Employers, concerned about the quality of the future workforce, are starting to adopt
policies that allow parents time off to participate on a school's planning and
management team or volunteer time at regular intervals. And more schools are
offering either day care or preschool, which makes it easier for parents with young
children to spend time at an older child's school.

This level of parent involvement in schools allows parents and staff to work together
in respectful and mutually supportive ways, creating an environment in which
understanding, trust, and respect can flourish. At the same time, students get
consistent messages from the important adults in their lives. When children observe
that home and school are engaged in a respectful partnership for their benefit, they
are likely to develop more positive attitudes about school and achieve more,
compared to situations in which school and home are seen as being worlds apart.

Better Lines of Communication


Regardless of a parent's direct involvement in school activities, it is vital for parents
and teachers to communicate effectively with one another. Each has a piece of the
picture of a child's development, and each can be more effective when information is
shared. Constant communication helps ensure that both schools and homes are
responsive to students' unique needs and therefore support children's overall
development.

Some of this interaction should be face to face, either at the school, at home, at a
parent's worksite, or at another convenient location. It must be considered an integral
part of schooling, and adequate time must be provided during regular working hours
for school staff to carry it out. At the same time, this communication must be
recognized as a critical part of parenting, and parents must make the commitment to
meet periodically with their children's teachers.

Technology can allow educators and parents to be linked into a sturdier web of
mutual support than ever before. Schools and homes can be connected through
computer networks that allow them to freely share information, via email and bulletin
boards, twenty-four hours a day and year-round.

It's not hard to imagine a time in the near future when all parents will be able to
quickly call up information such as a student's schedule for the week, current
assignments, and suggestions from teachers about what they can do to support
learning goals at home. They'll be able to review what the child has been doing by
looking at actual samples of schoolwork that have been collected in an electronic
portfolio.

To ensure that everyone, regardless of income or other circumstances, has equal


access to such electronic tools, some schools work with businesses and other
partners to create computer-lending programs for families. All schools should
consider creating similar programs. The needed computers should also be available
to parents at a variety of public settings such as schools, libraries, and government
buildings, and there should be free or low-cost classes to teach educators and
parents how to use them to foster learning.

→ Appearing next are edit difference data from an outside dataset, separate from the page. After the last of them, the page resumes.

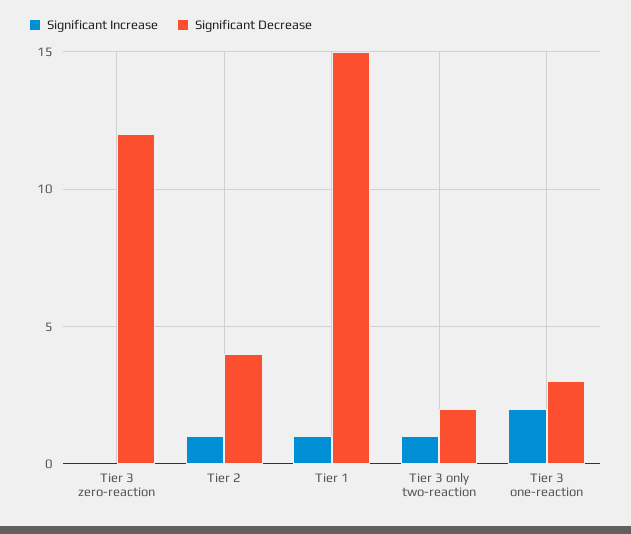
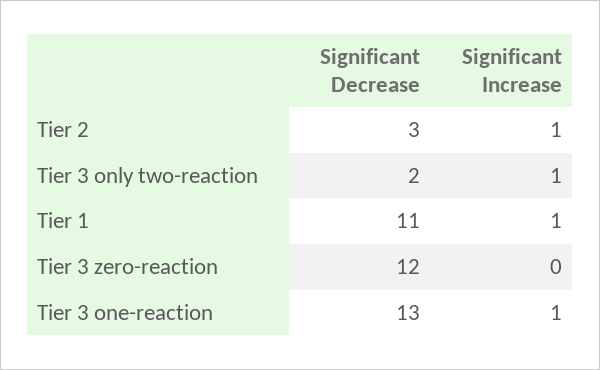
  {
    "Significant Increase": {
      "Tier 3 zero-reaction": 0,
      "Tier 2": 1,
      "Tier 1": 1,
      "Tier 3 only two-reaction": 1,
-     "Tier 3 one-reaction": 2
+     "Tier 3 one-reaction": 1
    },
    "Significant Decrease": {
      "Tier 3 zero-reaction": 12,
-     "Tier 2": 4,
+     "Tier 2": 3,
-     "Tier 1": 15,
+     "Tier 1": 11,
      "Tier 3 only two-reaction": 2,
-     "Tier 3 one-reaction": 3
+     "Tier 3 one-reaction": 13
    }
  }

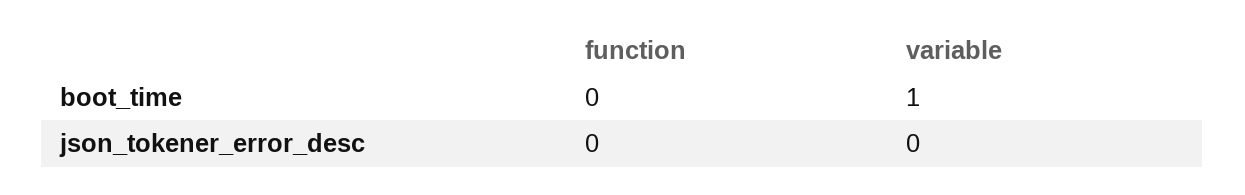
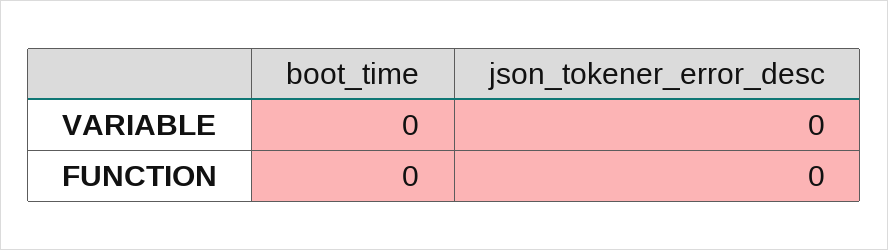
  {
    "function": {
      "boot_time": 0,
      "json_tokener_error_desc": 0
    },
    "variable": {
-     "boot_time": 1,
+     "boot_time": 0,
      "json_tokener_error_desc": 0
    }
  }

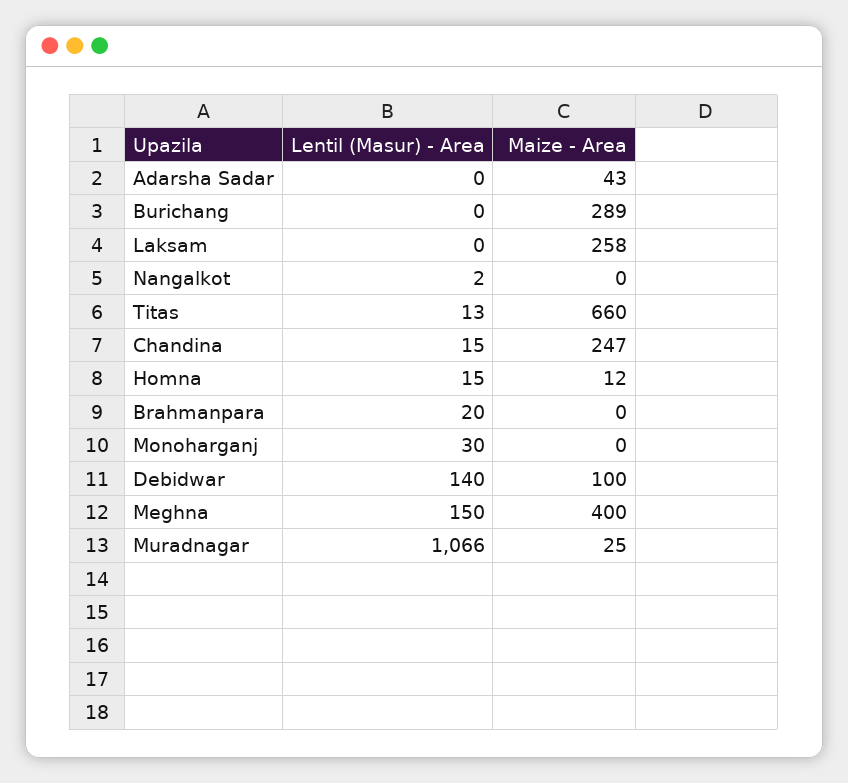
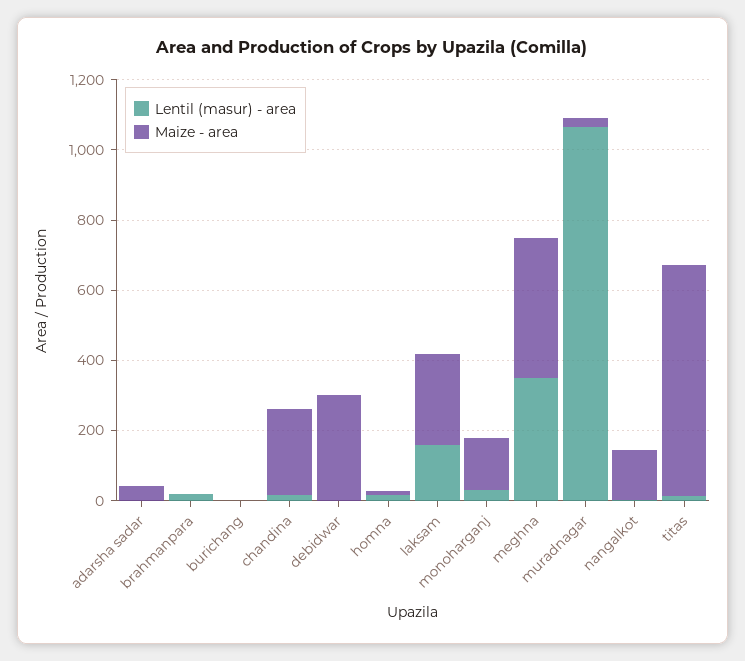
  {
    "Lentil (Masur) - Area": {
      "Adarsha Sadar": 0,
      "Burichang": 0,
-     "Laksam": 0,
+     "Laksam": 150,
      "Nangalkot": 2,
      "Titas": 13,
      "Chandina": 15,
      "Homna": 15,
      "Brahmanpara": 20,
      "Monoharganj": 30,
-     "Debidwar": 140,
+     "Debidwar": 0,
-     "Meghna": 150,
+     "Meghna": 350,
      "Muradnagar": 1066
    },
    "Maize - Area": {
      "Adarsha Sadar": 43,
-     "Burichang": 289,
+     "Burichang": 0,
      "Laksam": 258,
-     "Nangalkot": 0,
+     "Nangalkot": 150,
      "Titas": 660,
      "Chandina": 247,
      "Homna": 12,
      "Brahmanpara": 0,
-     "Monoharganj": 0,
+     "Monoharganj": 150,
-     "Debidwar": 100,
+     "Debidwar": 300,
      "Meghna": 400,
      "Muradnagar": 25
    }
  }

The establishment of computer networks linking schools and homes fits neatly with
another positive trend we've noticed: More and more schools are broadening their
mission to provide educational services for their entire community.

Lifelong learning is rapidly becoming a requirement for success in the modern world.
Parents and other community members can either attend classes at a school or study
at home using distance learning technologies, with content supplied by their local
school or by one far away. Through these networks, parents can not only advance
their own education but also demonstrate for their children that adults need to keep
working at learning, too.

But the biggest winners are the children. When we walk into a school and see parents
and teachers working together, in all sorts of roles, it's a sure sign that the school
challenges the very best in students and helps all, regardless of race, class, or
culture, realize their fullest potential.